Wednesday, December 28, 2011

vCenter Chargeback 2.0: Concept

1 Cost Model can only have 1 Billing Policy at a given time. You can change your billing policy as it is dated. For now, there is no view for you to easily see the past Billing Policy and their covered period.
1 Cost Model can only have 1 currency, and you cannot change it.

1 Cost Model can only have 1 Base Rates at a given time. You can change your base rates are it is dated.

On the above screen, the “Computing Resource” is controlled by the “Computing Resources” feature, under the “Settings” tab.
In this global settings, I have disable Disk Read and a few others. That explains why you only see them in the Cost Model dialog box.


1 Cost Model can only have 1 set “built-in” Fixed Costs. There is no “effective date” field here so I’m assuming it will be effective immediately, but your history is computed with previous method. Example, you charge HA $10 and make it Hourly on 1 Jan 2011. In 16 Jan 2011, you change it to Monthly but you do NOT prorate it. If you run a weekly report on 18 Jan, I am not sure what will be charged…
I call the above as “built-in” Fixed Costs as the fields are the same with the Fixed Cost fields. To refresh your memory, below are the Fixed Cost screenshots. All the fields are here, plus you have “effective date”. So this gives flexibility, but at the expense of complexity. You will need to map them manually, plus you need to be careful with your Currency as Chargeback does not provide currency conversion. All your costs have to be in 1 currency for a given report.

You will also notice that in the “built-in” Fixed Cost, there is “Guest OS” cost. This is a clever one, as you can’t specify it in the Fixed Cost section. You notice in the Fixed Cost screenshots above, there is no field called “Guest OS”. So to bill based on specific Guest OS, you need to specify it here.
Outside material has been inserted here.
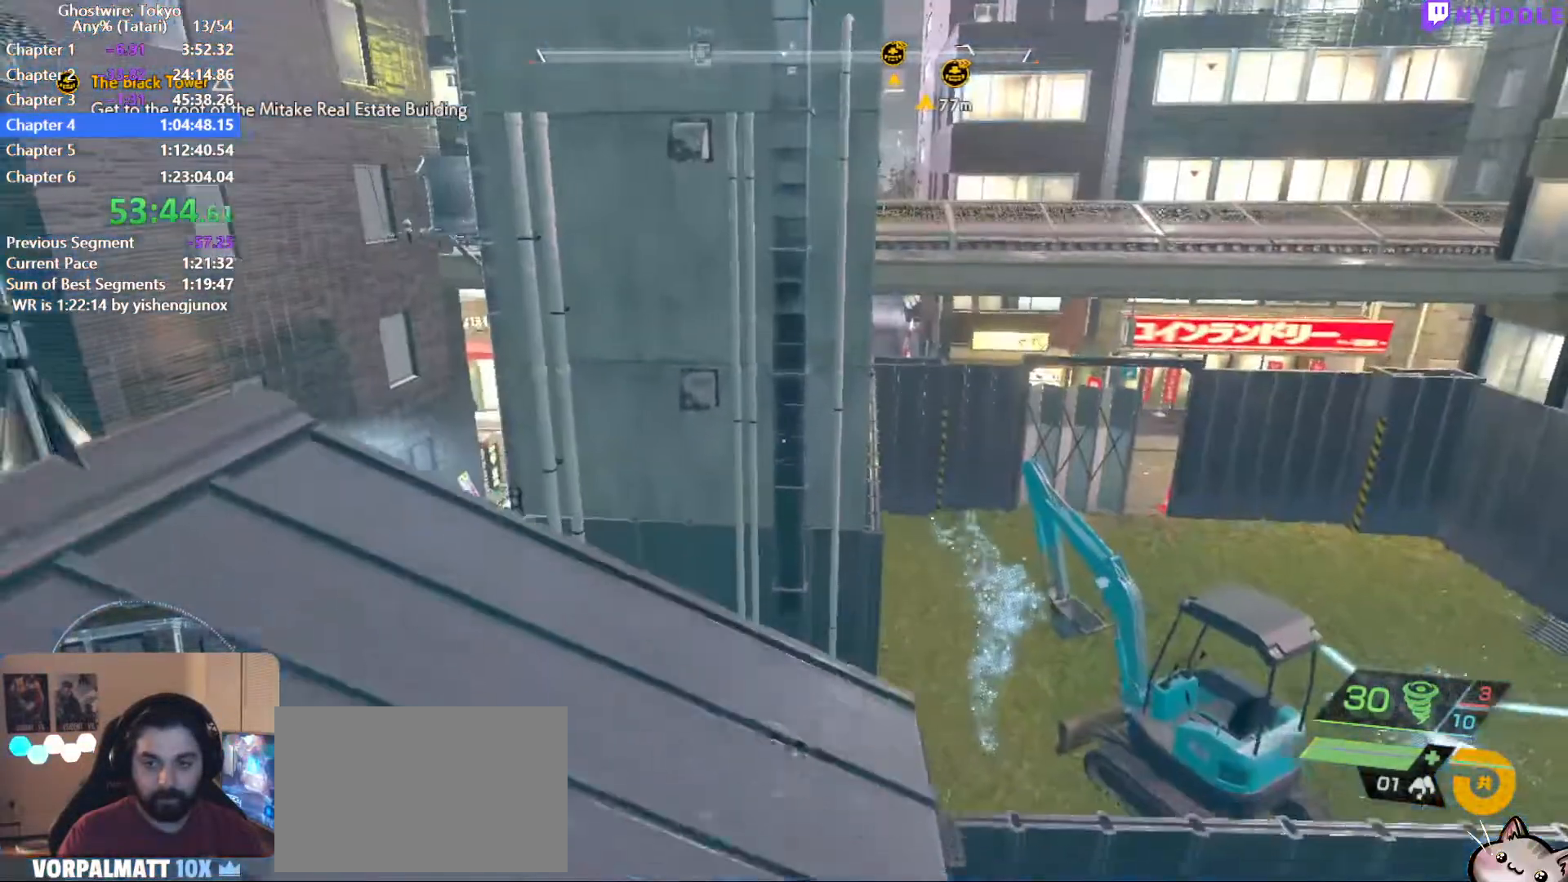
{"keys": ["shift", "space", "w"], "mouse": [], "events": [[300, "space", "down"]]}
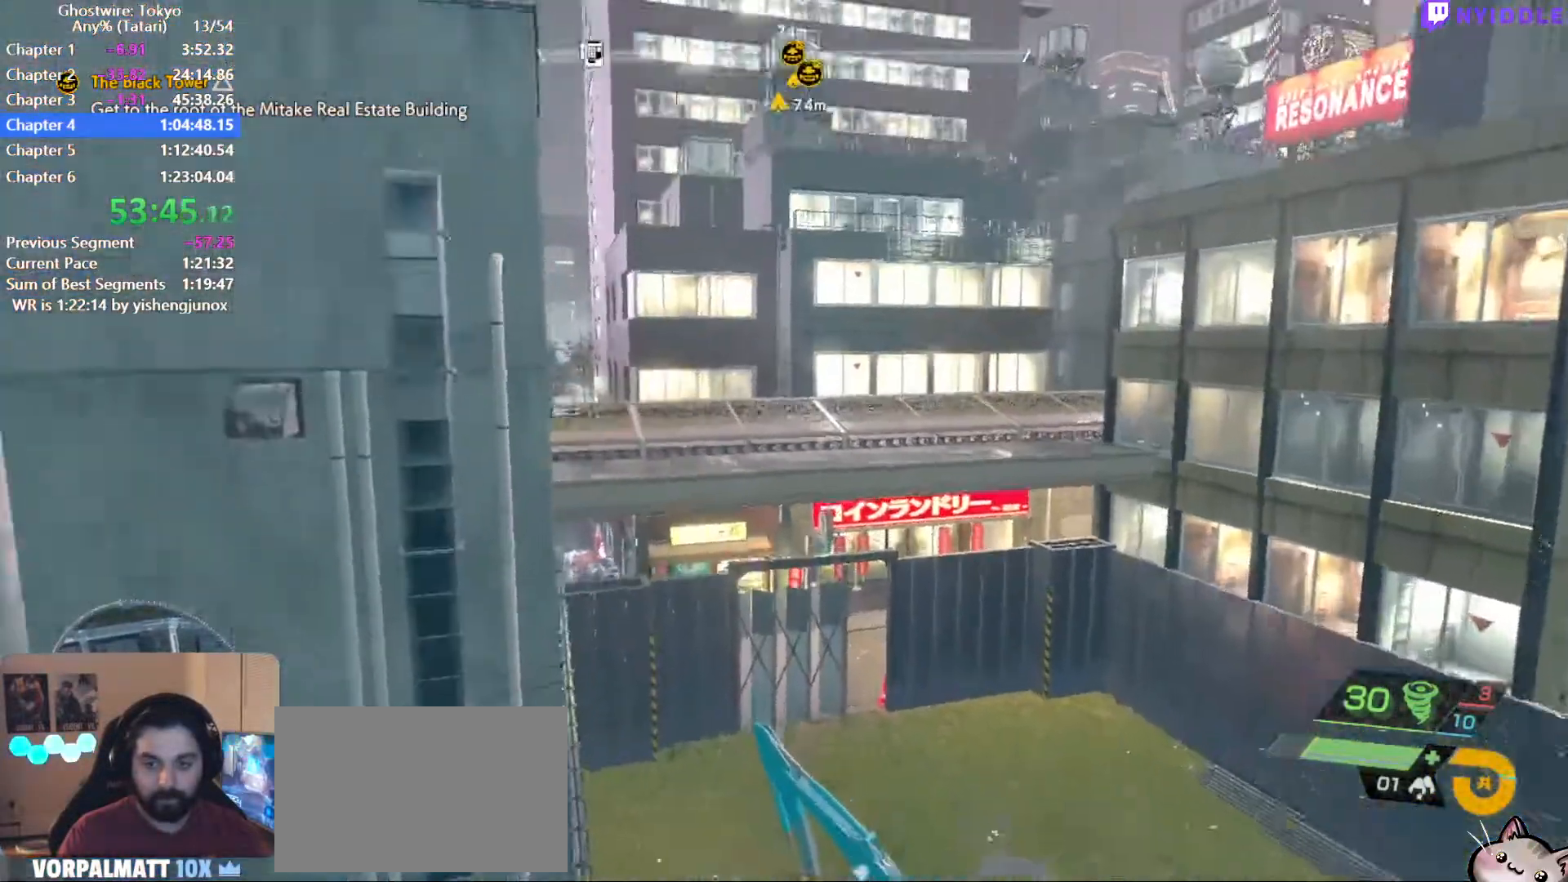
{"keys": ["shift", "space", "w"], "mouse": [], "events": []}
Billing Policy is cost computation for the Computing Resources. It is how you calculate the cost. It is not dated, so changing it will change the billing policy with immediate effect.
In the above screen, please look at the memory resource. I’ve already highlighted it. If you know the difference between “size” and “allocation”, let me know. A VM might have 4 GB of vRAM, given 2 GB of reservation, and using 3 GB. So I’m not sure where the 4th attribute is for, especially since vCPU and CPU do not have 4 attributes. I suspect it has something to do with Transparent Page Sharing.




1 comment:

  1. If you know the difference between “size” and “allocation”

    >> "Allocation" is admin configured value; meaning admin can charge the user for some arbitrary memory value (other than size, reservation and usage). The memory "size" is VM's memory setting from vSphere.

    Please note that allocation needs to be set manually on the VM either through vCenter Chargeback Manager APIs or UI (makes sense as it is configured value).

    In case of vCenter Chargeback Manager's integration with VMware vCloud Director the memory allocation of a VM is synced from VMware vCloud Director.